34 S.E.2d 205 | N.C. | 1945
Criminal prosecution tried upon indictment charging the prisoner with the murder of one Elder Phifer.
The record discloses that the deceased was a girl about seventeen years of age. The defendant had been keeping company with her and had become jealous of her attentions to others, or angered because of her coolness to him, and had threatened to take her life. On Saturday night, 21 October, 1944, between 9 and 10 o'clock, the defendant saw the deceased at a cafe in company with another girl and a boy. He called to her, but she refused his attentions and went into the cafe. The defendant then went to his rooming-house and obtained a shotgun belonging to another occupant of the same house and returned to the cafe. Not finding the deceased there, he took a taxi and went to another cafe, about two and a half miles away, where he stayed until it closed around midnight; then he went to a cotton patch near the home of the deceased and lay in wait for her. As she approached, between 12 and 1 o'clock, the *355 defendant came from the cotton patch out into the road, and shot and killed her. The defendant then carried the gun back to its owner, said that he had shot the deceased, and asked that the police be notified where he could be found.

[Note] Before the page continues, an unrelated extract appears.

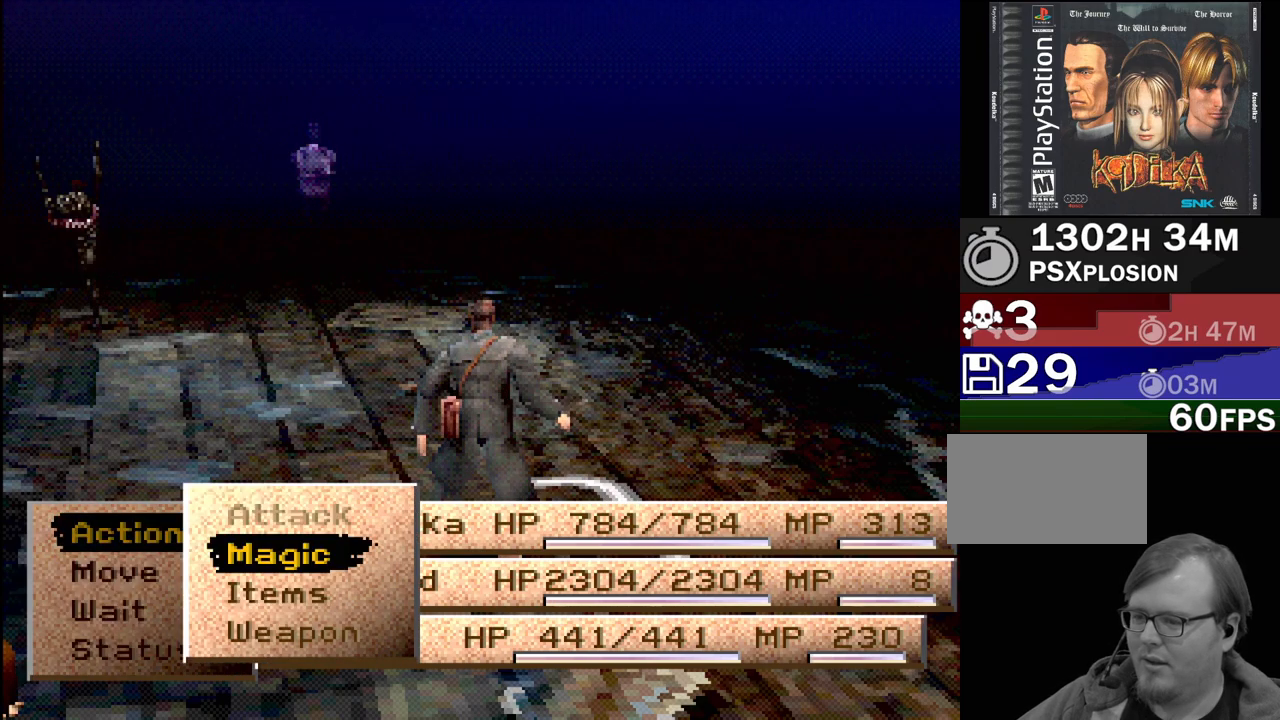
{"buttons": [], "events": [[217, "CIRCLE", "down"], [300, "CIRCLE", "up"]]}
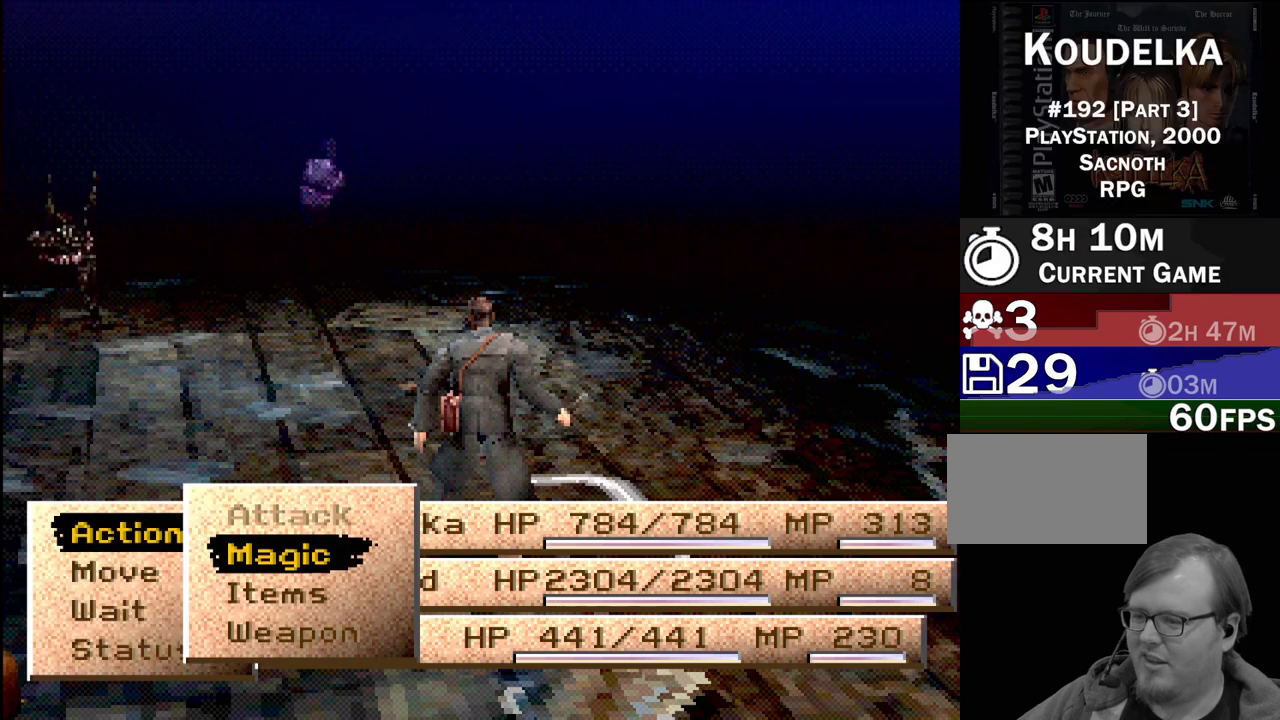
{"buttons": [], "events": [[267, "TRIANGLE", "down"], [367, "TRIANGLE", "up"]]}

On the following day, after his arrest, the defendant made a statement to the officers and recited the facts substantially as above.
The defendant offered no evidence.
Verdict: "We, the jury, find Clarence Lord, the defendant, guilty of murder in the first degree. The jury wishes to announce to the court that we asked for Divine guidance before our deliberation."
Judgment: Death by asphyxiation.
The defendant appeals, assigning errors.
The case presents little more than an issue of fact, determinable alone by the jury. The evidence amply supports the verdict. S. v. Satterfield,
The first assignment of error seeks to raise the question of jury defect and bias, but the exceptions upon which it is based hardly suffice for the purpose. S. v. Levy,
The statement made by the defendant to the officers in the nature of a confession was found by the court to have been voluntarily made. This rendered it admissible in evidence. S. v. Biggs,
The record is free from reversible error. Hence, the verdict and judgment will be upheld.
No error.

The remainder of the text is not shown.